Als Prozesshandlungen des Gerichts sind dabei va die gesamte Prozessleitung, der Amtsbetrieb, die Beweisaufnahmen, die Protokollierung sowie die gerichtlichen Entscheidungen zu nennen. Diese Prozesshandlungen des Gerichts sind nach Voraussetzungen und Rechtswirkungen überwiegend in der ZPO geregelt. Sie sind grds wirksam. Soweit sie fehlerhaft, also unter Verletzung von Verfahrensnormen zustande gekommen sind, sind sie (entweder isoliert oder zusammen mit einer Endentscheidung) idR anfechtbar (zu den Einzelheiten vgl R/S/G §§ 58 ff, insb § 62; zu Ausnahmen von der Wirksamkeit vgl § 62 III, IV).

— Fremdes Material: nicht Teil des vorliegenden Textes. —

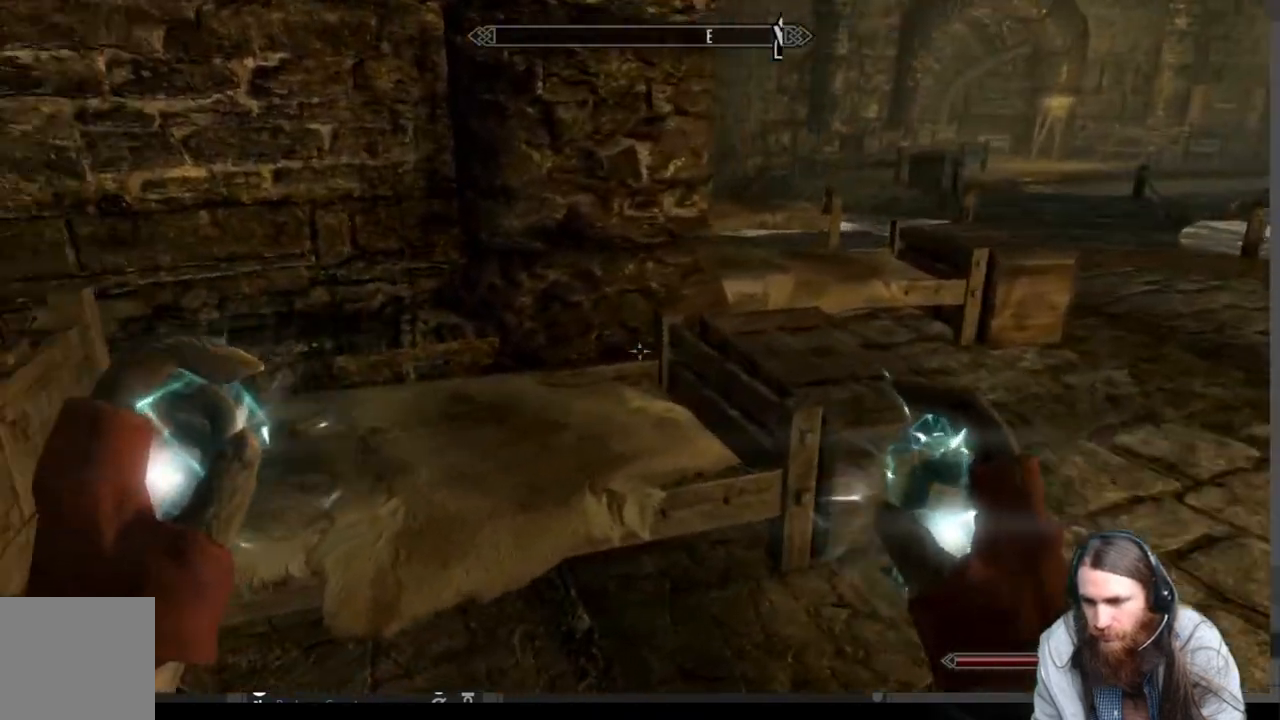
{"buttons": [], "left_stick": "up", "right_stick": "center", "events": [[333, "right_stick", "up-right"], [483, "right_stick", "center"]]}
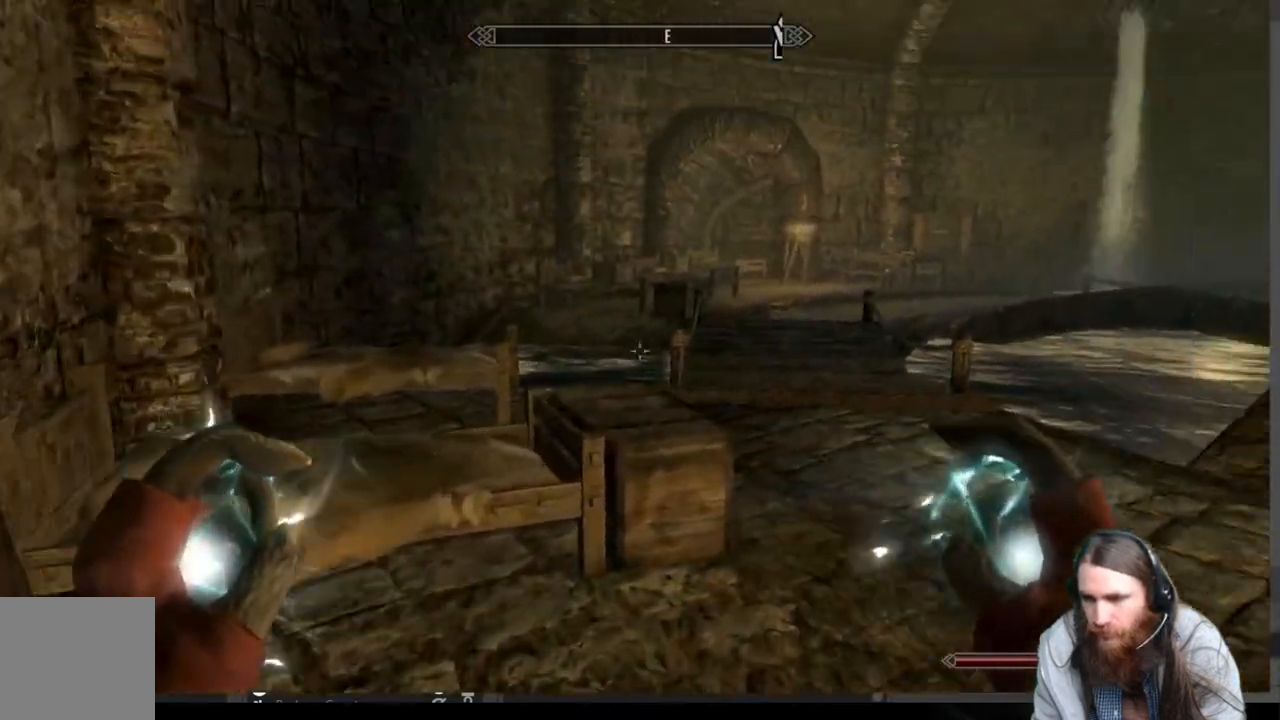
{"buttons": [], "left_stick": "up", "right_stick": "center", "events": [[283, "right_stick", "up-right"], [367, "right_stick", "center"]]}
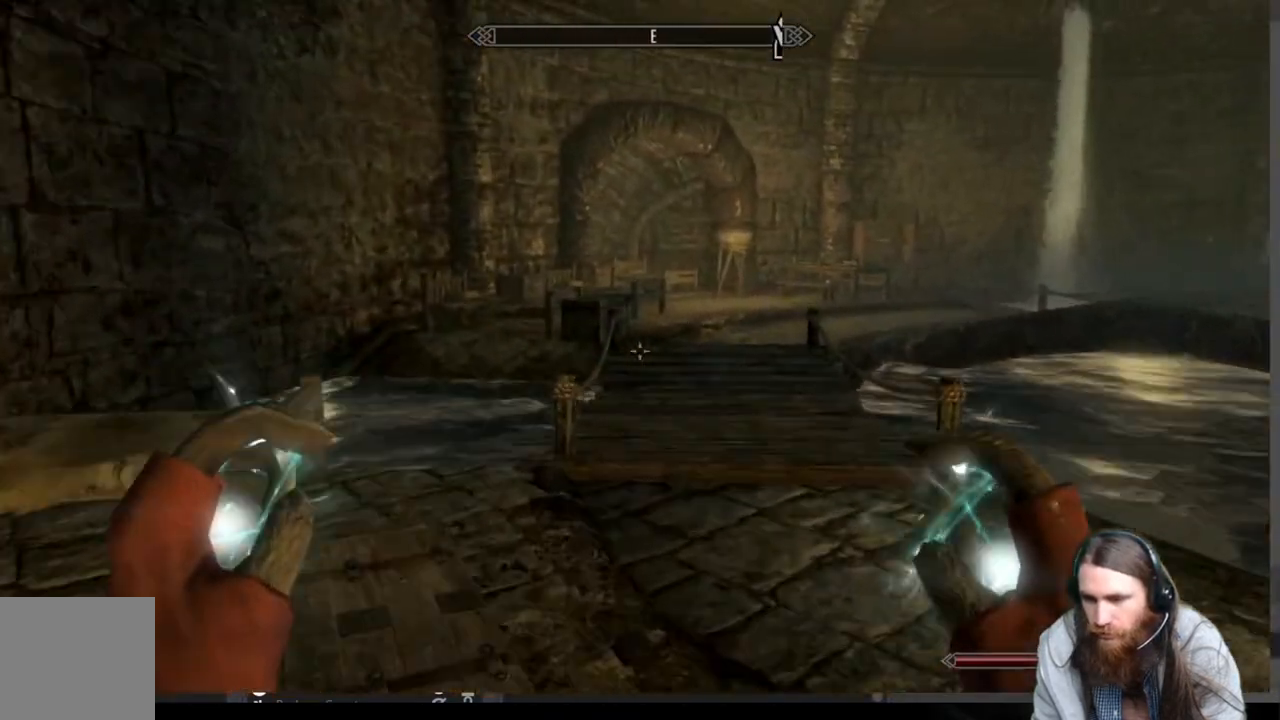
{"buttons": [], "left_stick": "up", "right_stick": "center", "events": [[267, "right_stick", "right"], [450, "right_stick", "center"]]}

Zu den Prozesshandlungen der Parteien s.u. Rn 50; zu den Prozessverträgen s.u. Rn 55.
II. Prozesshandlungen der Parteien.
1. Begriff und Arten.
Rn 50
Unter den Prozesshandlungen der Parteien werden alle Handlungen von Prozessparteien, Nebenintervenienten und Prozessbevollmächtigten zusammengefasst, deren Hauptwirkung unabhängig von der Regelung iE auf prozessualem Gebiet liegt, sog funktioneller Prozesshandlungsbegriff (grdl Baumgärtel, Wesen und Begriff der Prozesshandlung einer Partei im Zivilprozess 1957). Dabei ist der Begriff der Prozesshandlung als prozessgestaltendes Verhalten im weiteren Sinn zu sehen. Darunter fallen auch Unterlassungen, nicht aber reine Realakte und Rechtsgeschäfte, deren Hauptwirkungen auf dem Gebiet des materiellen Rechts liegen.
Als Prozesshandlungen iE sind anzusehen die Klage, alle übrigen Anträge an das Gericht, alle Rechtsmittel und Rechtsbehelfe, Behauptungen, Bestreiten, Gestehen, Anerkenntnis, Verzicht, Nebenintervention, Prozessvergleich (Doppelnatur), Widerruf und Rücknahme von Prozesshandlungen. Keine Prozesshandlungen sind und bleiben zivilrechtliche Willenserklärungen wie die Aufrechnung, Anfechtung, Kündigung, Rücktritt, auch wenn sie im Prozess erklärt werden. In diesen Fällen ist zu trennen. Die Erklärung der Aufrechnung ggü der Gegenpartei ist Willenserklärung, die Geltendmachung der (erklärten) Aufrechnung im Prozess ggü dem Gericht ist Prozesshandlung. Ähnliches gilt für alle gestaltenden Erklärungen. Allein der Prozessvergleich hat eine Doppelnatur und ist materiell-rechtliche Willenserklärung und Prozesshandlung in Einem (s.u. § 794 Rn 2).
2. Voraussetzungen.
Rn 51
Grundsätzliche Voraussetzungen einer wirksamen Prozesshandlung (sog Prozesshandlungsvoraussetzungen) sind die Parteifähigkeit (§ 50) die Prozessfähigkeit (§§ 51, 52, 53) bzw die wirksame gesetzliche Vertretung, die Postulationsfähigkeit (§ 78) sowie die Prozessvollmacht (§ 80). Darüber hinaus kennt das Gesetz in Einzelfällen weitere Voraussetzungen für die Wirksamkeit einer Handlung.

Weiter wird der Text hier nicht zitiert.